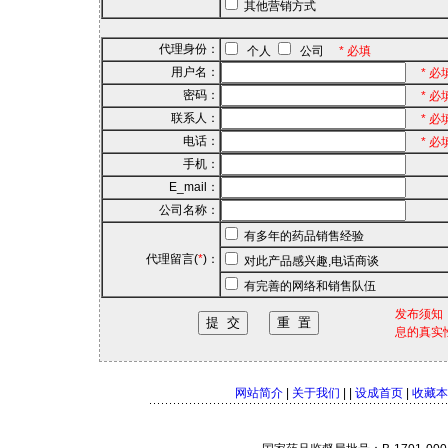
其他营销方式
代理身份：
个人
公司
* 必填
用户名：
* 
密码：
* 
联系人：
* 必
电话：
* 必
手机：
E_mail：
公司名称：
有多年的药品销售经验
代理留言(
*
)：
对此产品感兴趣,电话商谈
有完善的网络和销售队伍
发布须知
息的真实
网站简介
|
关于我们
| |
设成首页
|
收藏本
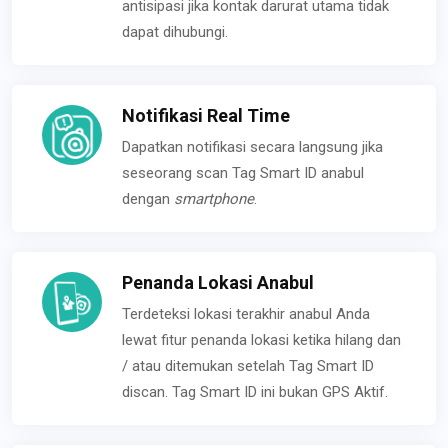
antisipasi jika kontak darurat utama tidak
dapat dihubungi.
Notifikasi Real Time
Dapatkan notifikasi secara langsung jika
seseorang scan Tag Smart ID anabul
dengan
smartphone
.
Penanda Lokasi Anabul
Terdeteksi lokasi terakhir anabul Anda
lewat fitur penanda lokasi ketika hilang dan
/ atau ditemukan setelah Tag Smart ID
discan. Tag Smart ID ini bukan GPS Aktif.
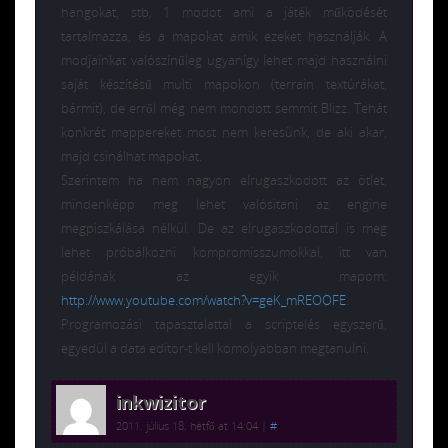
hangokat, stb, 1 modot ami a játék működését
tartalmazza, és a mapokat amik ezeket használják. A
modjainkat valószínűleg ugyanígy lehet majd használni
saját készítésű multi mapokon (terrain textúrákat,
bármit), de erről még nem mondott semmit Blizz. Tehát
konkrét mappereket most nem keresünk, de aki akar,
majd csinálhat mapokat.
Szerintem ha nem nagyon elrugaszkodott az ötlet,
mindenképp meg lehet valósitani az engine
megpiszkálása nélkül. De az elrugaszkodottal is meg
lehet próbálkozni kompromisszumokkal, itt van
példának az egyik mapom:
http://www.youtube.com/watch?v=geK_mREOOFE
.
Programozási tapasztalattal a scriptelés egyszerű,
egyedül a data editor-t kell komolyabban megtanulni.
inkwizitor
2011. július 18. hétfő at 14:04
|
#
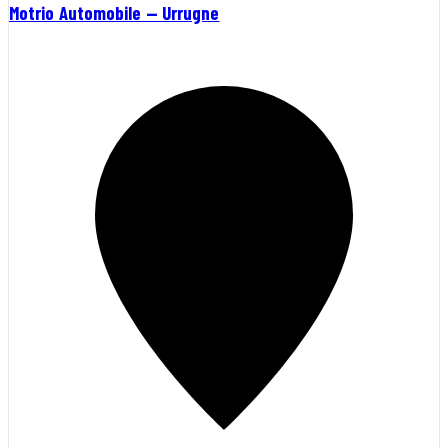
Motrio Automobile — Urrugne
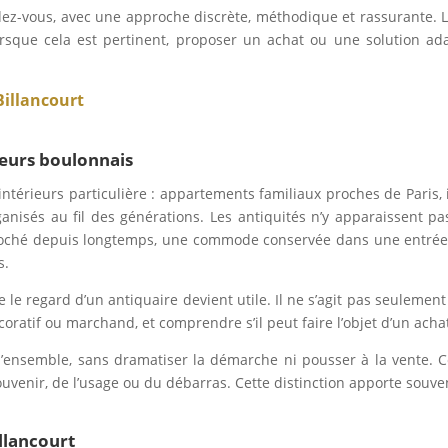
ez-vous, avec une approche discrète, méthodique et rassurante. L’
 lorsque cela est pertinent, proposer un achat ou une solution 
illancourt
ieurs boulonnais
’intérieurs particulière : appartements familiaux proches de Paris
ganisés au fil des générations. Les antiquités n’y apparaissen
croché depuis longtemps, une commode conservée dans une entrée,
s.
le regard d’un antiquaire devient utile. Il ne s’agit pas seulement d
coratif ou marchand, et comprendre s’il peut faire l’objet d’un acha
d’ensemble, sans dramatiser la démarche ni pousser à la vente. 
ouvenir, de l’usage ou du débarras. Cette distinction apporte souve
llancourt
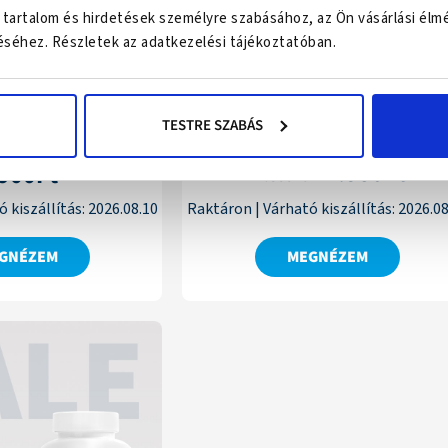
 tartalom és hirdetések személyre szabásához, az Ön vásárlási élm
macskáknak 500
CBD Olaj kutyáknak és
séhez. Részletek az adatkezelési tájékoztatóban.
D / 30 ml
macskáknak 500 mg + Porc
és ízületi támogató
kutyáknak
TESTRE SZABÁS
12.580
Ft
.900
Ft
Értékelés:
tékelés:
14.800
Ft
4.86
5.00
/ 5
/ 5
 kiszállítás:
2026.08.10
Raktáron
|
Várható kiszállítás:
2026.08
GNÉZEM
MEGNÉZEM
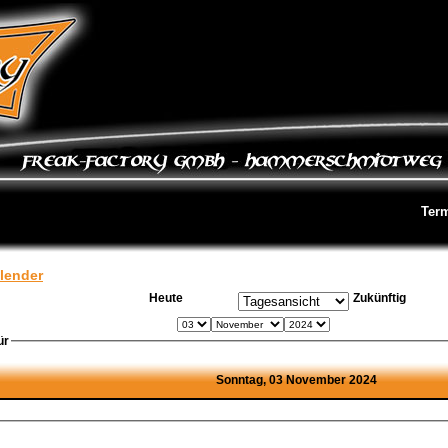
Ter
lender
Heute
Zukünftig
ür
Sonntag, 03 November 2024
=======
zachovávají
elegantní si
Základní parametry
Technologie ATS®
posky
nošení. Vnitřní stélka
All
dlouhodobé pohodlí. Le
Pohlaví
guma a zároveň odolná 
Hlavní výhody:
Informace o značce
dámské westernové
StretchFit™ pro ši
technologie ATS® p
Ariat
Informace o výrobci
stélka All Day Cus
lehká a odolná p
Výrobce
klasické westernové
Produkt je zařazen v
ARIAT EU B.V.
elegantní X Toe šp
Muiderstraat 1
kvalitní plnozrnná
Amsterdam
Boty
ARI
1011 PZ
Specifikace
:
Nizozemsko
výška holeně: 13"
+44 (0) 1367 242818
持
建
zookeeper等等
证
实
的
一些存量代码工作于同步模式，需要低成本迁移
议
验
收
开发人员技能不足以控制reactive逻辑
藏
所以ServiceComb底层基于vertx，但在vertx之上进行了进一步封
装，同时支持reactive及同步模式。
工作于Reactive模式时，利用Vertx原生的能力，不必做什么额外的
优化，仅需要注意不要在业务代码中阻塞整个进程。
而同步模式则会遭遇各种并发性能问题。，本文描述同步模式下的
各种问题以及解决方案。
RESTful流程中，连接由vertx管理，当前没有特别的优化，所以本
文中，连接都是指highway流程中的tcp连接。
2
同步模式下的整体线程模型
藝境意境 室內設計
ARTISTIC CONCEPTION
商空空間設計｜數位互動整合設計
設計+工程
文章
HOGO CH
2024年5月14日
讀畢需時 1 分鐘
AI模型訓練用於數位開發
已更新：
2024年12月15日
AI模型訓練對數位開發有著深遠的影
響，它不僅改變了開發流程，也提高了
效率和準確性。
=======
REQUIRED WORK
In the records, copy each line word for word, starting with the line containing "hangokat, stb, 1 modot ami a játék működését" and going on through the line containing "Motrio Automobile — Urrugne", and leave out the pictures.

ANSWER SPACE
hangokat, stb, 1 modot ami a játék működését
tartalmazza, és a mapokat amik ezeket használják. A
modjainkat valószínűleg ugyanígy lehet majd használni
saját készítésű multi mapokon (terrain textúrákat,
bármit), de erről még nem mondott semmit Blizz. Tehát
konkrét mappereket most nem keresünk, de aki akar,
majd csinálhat mapokat.
Szerintem ha nem nagyon elrugaszkodott az ötlet,
mindenképp meg lehet valósitani az engine
megpiszkálása nélkül. De az elrugaszkodottal is meg
lehet próbálkozni kompromisszumokkal, itt van
példának az egyik mapom:
http://www.youtube.com/watch?v=geK_mREOOFE
.
Programozási tapasztalattal a scriptelés egyszerű,
egyedül a data editor-t kell komolyabban megtanulni.
inkwizitor
2011. július 18. hétfő at 14:04
|
#
Motrio Automobile — Urrugne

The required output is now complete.